Ah, lihatlah. Sepertinya dia salah satu anggota OSIS di sekolah ini. Hemm, aku harus lebih berhati-hati berbicara dengannya. Lagipula, walau dia terlihat keras, tetapi tak dapat dipungkiri, dia terlihat menawan.
"Kenapa kau melamun?! Apa kau tidak tahu sedang berhadapan dengan siapa?!" (ucapnya)
"Atau jangan-jangan kau sedang terpesona dengan ketampanan ku? Ya ya ya, memang aku akui, aku memang setampan itu. Tetapi bisa tidak, jangan melamun ketika sedang berhadapan denganku, heh? Tidak tahu diri sekali!" (ucapnya lagi)
Ah Ya Tuhan. Aku menarik ucapanku kembali, yang mengatakan bahwa dia menawan.
"Benar-benar tidak memiliki sopan santun! Aku sedang berbicara denganmu, heh!"
"Eh iya kak, maaf. Aku tadi terlambat berangkat karena habis sholat shubuh, aku langsung tidur kembali. Oleh karena itulah, aku kesiangan. Dan tentu karena tidak ada yang bangunin aku kak. Terus aku belum sarapan, odol ternyata sudah habis, dan juga di marahin terlebih dahulu. Lalu setelah itu..."
"Bisa tidak jangan terlalu banyak berbicara? Sudah jelek, cerewet lagi."

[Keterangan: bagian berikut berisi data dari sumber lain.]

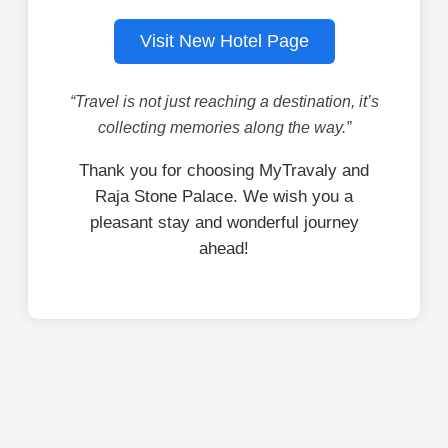
Visit New Hotel Page
“Travel is not just reaching a destination, it’s
collecting memories along the way.”
Thank you for choosing MyTravaly and
Raja Stone Palace. We wish you a
pleasant stay and wonderful journey
ahead!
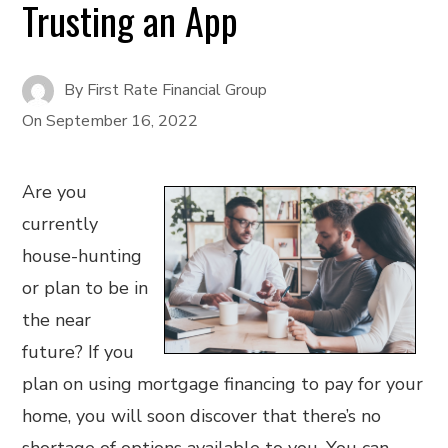
Trusting an App
By
First Rate Financial Group
On
September 16, 2022
Are you
currently
house-hunting
or plan to be in
the near
future? If you
plan on using mortgage financing to pay for your
home, you will soon discover that there’s no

Apa? Memaki-makiku? Memangnya kau siapa, hah? Ah, sabar Andin. Kau harus sabar berbicara dengannya. Togor Listrik. Ya, nama yang tepat untuknya. Tinggi seperti togor, dan juga nada bicaranya seperti sengatan listrik.
"Hehe iya kak, aku memang sangatlah jelek dan cerewet. Maaf ya kak." (ucap Andin)
Andin masih berusaha bersabar. Ia yakin, laki-laki di hadapannya itu, bisa membantunya masuk ke dalam kelas. Ya, tentu karena anggota OSIS memang berpengaruh di sekolah itu.
"Hahaha, kau saja mengakui nya. Memandang wajah mu saja, pasti akan membuat mataku bengkak!"
Aku doakan matamu benar-benar bengkak kak! Camkan itu!
"Aku minta maaf ya kak, wajahku membuat matamu sakit. Sekarang, apa kau bisa membantuku masuk ke kelas?"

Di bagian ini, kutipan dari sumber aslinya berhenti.